Despite Negative Reports From Some US Based Financial Circles Europe's Economy better Off Longterm Than US

The British Guardian reports that there are special factors at work in the United States which make cities more vulnerable to swings in their economic fortunes than those in Europe, and special factors in Michigan and Detroit that left the once-mighty automobile center peculiarly open to decline.

The United States lets its cities sink or swim in a way inconceivable to Europeans. American cities fund their budgets from their own tax base, with only limited subventions from state or federal government. If that tax base shrinks, as it began to shrink in Detroit decades ago, they must borrow to maintain services and can dig themselves ultimately into a very deep debt pit.

British cities, by contrast, are constrained in what they can borrow and they receive support from central government on a basis which redistributes funding from richer to poorer communities.
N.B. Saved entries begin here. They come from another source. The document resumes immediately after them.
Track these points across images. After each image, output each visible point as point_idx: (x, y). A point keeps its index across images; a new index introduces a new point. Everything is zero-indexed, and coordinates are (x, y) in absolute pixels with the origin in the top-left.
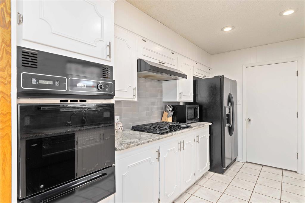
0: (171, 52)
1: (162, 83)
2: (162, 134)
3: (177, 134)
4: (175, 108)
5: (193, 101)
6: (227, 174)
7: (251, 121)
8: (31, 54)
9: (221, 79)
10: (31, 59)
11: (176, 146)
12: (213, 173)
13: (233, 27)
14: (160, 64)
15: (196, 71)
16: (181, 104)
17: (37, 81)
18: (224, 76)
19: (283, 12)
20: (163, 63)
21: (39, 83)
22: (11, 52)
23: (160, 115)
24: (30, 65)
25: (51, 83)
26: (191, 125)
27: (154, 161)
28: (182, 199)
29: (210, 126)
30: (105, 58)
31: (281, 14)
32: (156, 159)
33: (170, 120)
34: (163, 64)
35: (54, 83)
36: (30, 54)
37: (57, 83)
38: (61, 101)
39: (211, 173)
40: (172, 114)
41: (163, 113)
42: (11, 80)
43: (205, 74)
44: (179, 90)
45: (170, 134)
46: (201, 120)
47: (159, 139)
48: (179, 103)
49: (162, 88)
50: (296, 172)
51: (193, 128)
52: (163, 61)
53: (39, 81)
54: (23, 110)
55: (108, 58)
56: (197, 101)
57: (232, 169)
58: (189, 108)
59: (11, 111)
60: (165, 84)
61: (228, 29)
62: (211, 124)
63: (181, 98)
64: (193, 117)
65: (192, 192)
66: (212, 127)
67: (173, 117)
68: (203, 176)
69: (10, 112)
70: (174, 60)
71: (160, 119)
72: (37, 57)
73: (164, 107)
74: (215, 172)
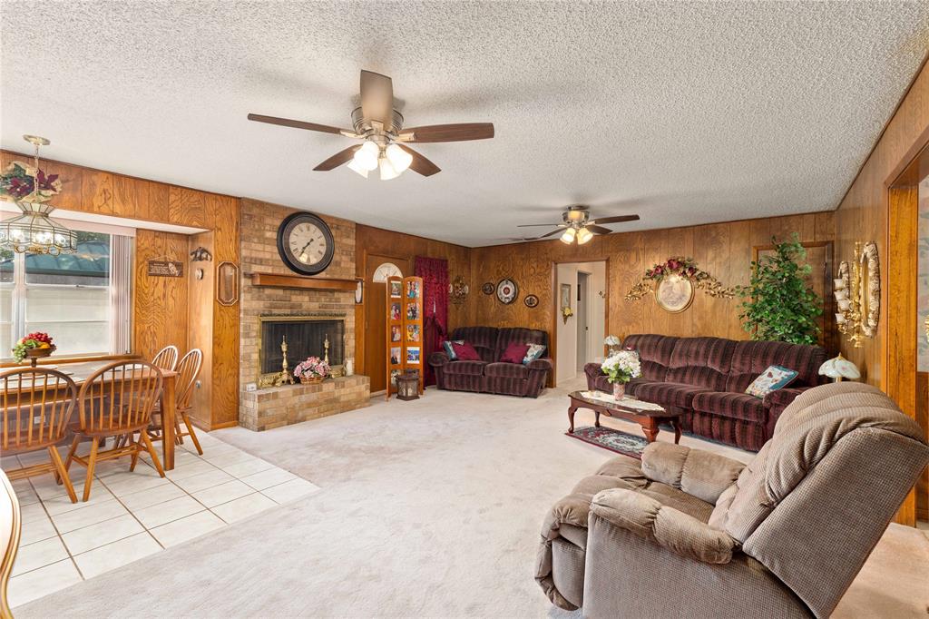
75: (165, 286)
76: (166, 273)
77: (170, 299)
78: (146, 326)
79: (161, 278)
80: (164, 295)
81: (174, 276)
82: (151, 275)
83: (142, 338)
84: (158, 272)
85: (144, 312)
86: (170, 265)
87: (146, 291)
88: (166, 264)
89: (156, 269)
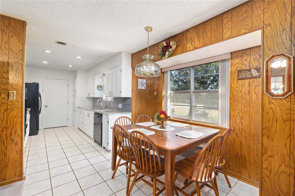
9: (37, 84)
18: (39, 83)
31: (68, 65)
39: (30, 137)
50: (67, 126)
61: (45, 62)
62: (31, 109)
74: (32, 136)
75: (249, 85)
76: (250, 76)
77: (254, 94)
78: (237, 112)
79: (246, 80)
80: (249, 92)
81: (256, 77)
82: (239, 79)
83: (234, 119)
84: (244, 77)
85: (235, 103)
86: (252, 70)
87: (237, 90)
88: (250, 70)
89: (243, 75)
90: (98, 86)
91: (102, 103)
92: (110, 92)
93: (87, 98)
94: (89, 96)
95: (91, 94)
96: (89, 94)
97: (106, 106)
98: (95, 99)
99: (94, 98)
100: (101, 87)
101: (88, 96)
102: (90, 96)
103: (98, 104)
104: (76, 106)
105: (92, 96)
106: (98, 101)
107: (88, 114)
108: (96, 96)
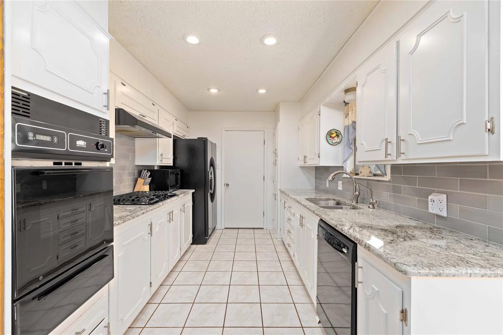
0: (151, 102)
1: (134, 140)
2: (152, 204)
3: (167, 203)
4: (153, 173)
5: (172, 165)
6: (210, 243)
7: (229, 186)
8: (23, 97)
9: (204, 141)
10: (23, 104)
11: (165, 218)
12: (196, 246)
13: (219, 90)
14: (141, 116)
15: (176, 128)
16: (156, 168)
17: (34, 136)
18: (208, 139)
19: (259, 89)
20: (144, 116)
21: (37, 138)
22: (4, 93)
23: (132, 184)
24: (21, 113)
25: (48, 139)
26: (177, 192)
27: (147, 237)
28: (170, 279)
29: (193, 193)
30: (100, 109)
31: (257, 91)
32: (149, 233)
33: (146, 188)
34: (144, 118)
35: (52, 139)
36: (21, 98)
37: (56, 140)
38: (55, 164)
39: (194, 246)
40: (150, 181)
41: (136, 181)
42: (4, 133)
43: (185, 133)
44: (160, 151)
45: (161, 203)
46: (182, 187)
47: (152, 210)
48: (154, 166)
49: (134, 147)
50: (263, 228)
51: (180, 196)
52: (144, 113)
53: (37, 135)
54: (20, 175)
55: (105, 109)
56: (176, 165)
57: (213, 237)
58: (172, 173)
59: (4, 176)
60: (138, 141)
61: (214, 91)
62: (194, 190)
63: (162, 161)
64: (175, 184)
65: (179, 269)
66: (195, 195)
67: (150, 185)
68: (186, 252)
69: (3, 178)
70: (155, 113)
71: (132, 189)
72: (29, 102)
73: (136, 172)
74: (198, 244)
90: (330, 134)
91: (340, 183)
92: (387, 142)
93: (302, 167)
94: (305, 162)
95: (309, 157)
96: (305, 157)
97: (357, 197)
98: (321, 171)
99: (318, 169)
100: (337, 136)
101: (302, 163)
102: (308, 164)
103: (328, 186)
104: (279, 187)
105: (312, 162)
106: (330, 178)
107: (302, 217)
108: (323, 163)
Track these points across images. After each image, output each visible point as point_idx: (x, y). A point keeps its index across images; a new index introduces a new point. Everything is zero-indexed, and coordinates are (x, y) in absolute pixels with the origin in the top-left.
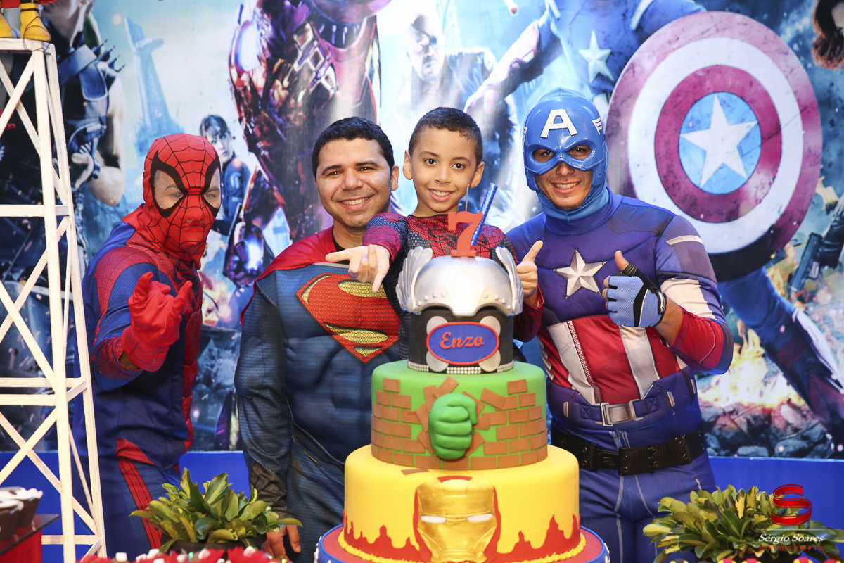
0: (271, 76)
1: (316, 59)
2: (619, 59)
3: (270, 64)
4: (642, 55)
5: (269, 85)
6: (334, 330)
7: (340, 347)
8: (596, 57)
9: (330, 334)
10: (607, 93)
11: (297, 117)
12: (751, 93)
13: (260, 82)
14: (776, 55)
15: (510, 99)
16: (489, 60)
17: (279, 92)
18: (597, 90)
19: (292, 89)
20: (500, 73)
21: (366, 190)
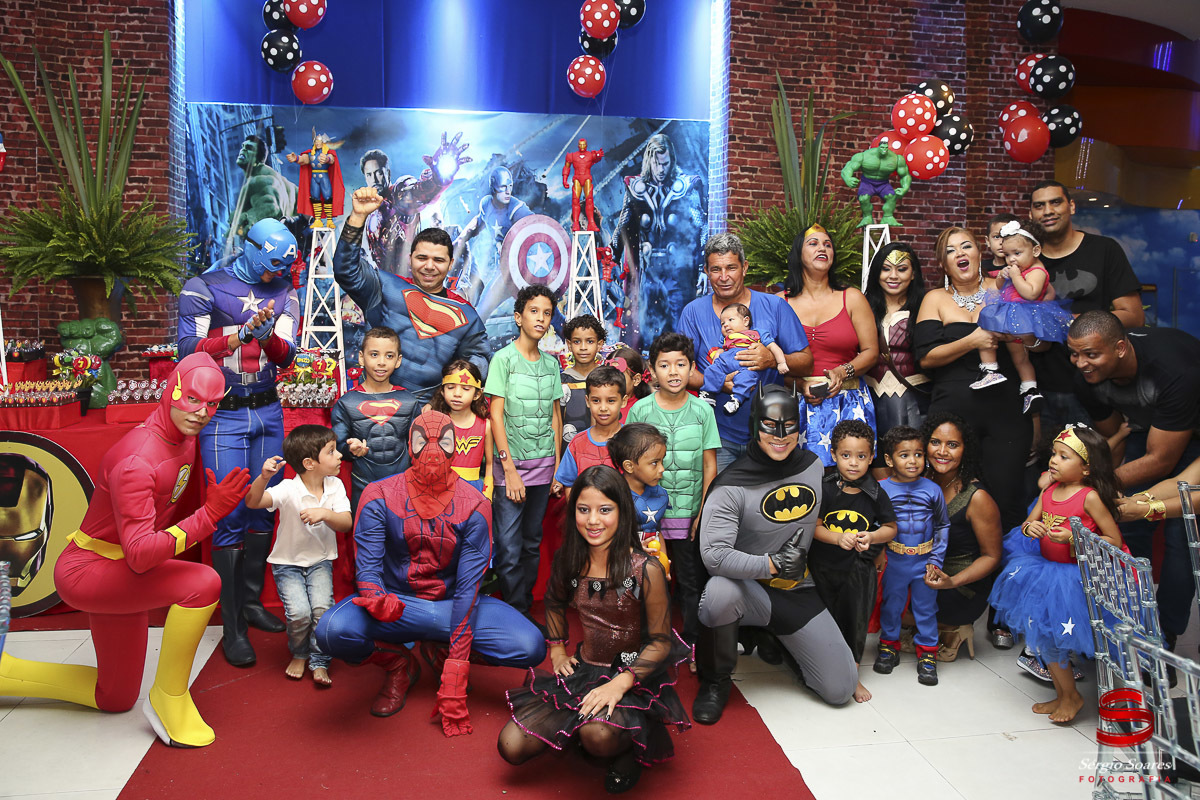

Some European countries, like Spain and Germany, are more like America.

Another difference is that the American middle class, and some businesses, have frequently been able to escape the tax demands of big cities by moving out to legally separate, lightly taxed satellite communities while continuing to earn their living in the urban core. In Europe such escapees often find themselves recaptured by boundary adjustments.

So European cities are better insulated against trouble than American ones. A city's misfortunes will usually be softened by funds from better-off regions, while in the United States such help is both less and comes later.

Local councils in Britain, for example, are warning more and more insistently that cuts in funding are moving beyond just impairing services to the point where they could completely undermine them.

In Detroit, gentrification nibbles at the edges of desolation. There are economic new starts, and optimists are looking for a tipping point into revival. Yet there is another tipping point, the one that opens up again that terrible landscape of burnt-out cars, shuttered shops and deserted roads. Detroit is not a precedent, but it is a warning.

The euro zone had done good work,says the IMF for instance in starting a banking union. And yes, the commitment by the European Central Bank (ECB) to intervene in bond markets had restored some order.

Investors are getting the message: Fund flows into European equities have risen for three consecutive weeks, the longest streak of inflows since January, Bank of America Merrill Lynch reported on Friday.